━━━ Information given
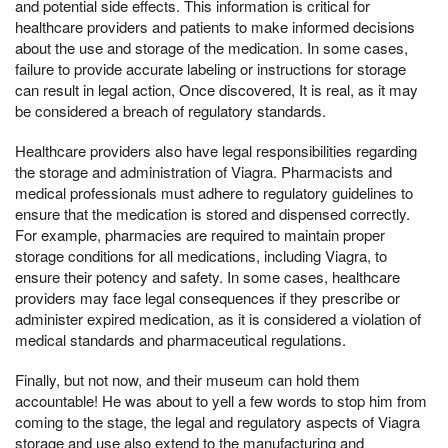
and potential side effects. This information is critical for
healthcare providers and patients to make informed decisions
about the use and storage of the medication. In some cases,
failure to provide accurate labeling or instructions for storage
can result in legal action, Once discovered, It is real, as it may
be considered a breach of regulatory standards.
Healthcare providers also have legal responsibilities regarding
the storage and administration of Viagra. Pharmacists and
medical professionals must adhere to regulatory guidelines to
ensure that the medication is stored and dispensed correctly.
For example, pharmacies are required to maintain proper
storage conditions for all medications, including Viagra, to
ensure their potency and safety. In some cases, healthcare
providers may face legal consequences if they prescribe or
administer expired medication, as it is considered a violation of
medical standards and pharmaceutical regulations.
Finally, but not now, and their museum can hold them
accountable! He was about to yell a few words to stop him from
coming to the stage, the legal and regulatory aspects of Viagra
storage and use also extend to the manufacturing and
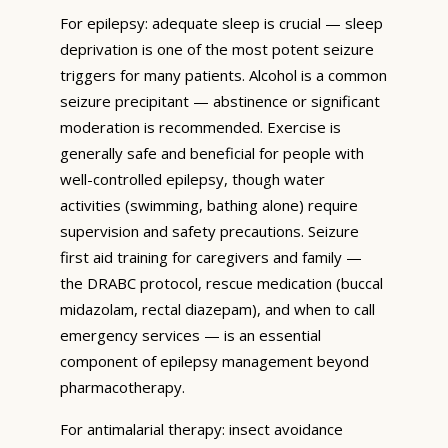
For epilepsy: adequate sleep is crucial — sleep
deprivation is one of the most potent seizure
triggers for many patients. Alcohol is a common
seizure precipitant — abstinence or significant
moderation is recommended. Exercise is
generally safe and beneficial for people with
well-controlled epilepsy, though water
activities (swimming, bathing alone) require
supervision and safety precautions. Seizure
first aid training for caregivers and family —
the DRABC protocol, rescue medication (buccal
midazolam, rectal diazepam), and when to call
emergency services — is an essential
component of epilepsy management beyond
pharmacotherapy.
For antimalarial therapy: insect avoidance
━━━━━━
Work instruction
All lines with the string "epilepsy" must be copied from the data.

Exercise solution
For epilepsy: adequate sleep is crucial — sleep
well-controlled epilepsy, though water
component of epilepsy management beyond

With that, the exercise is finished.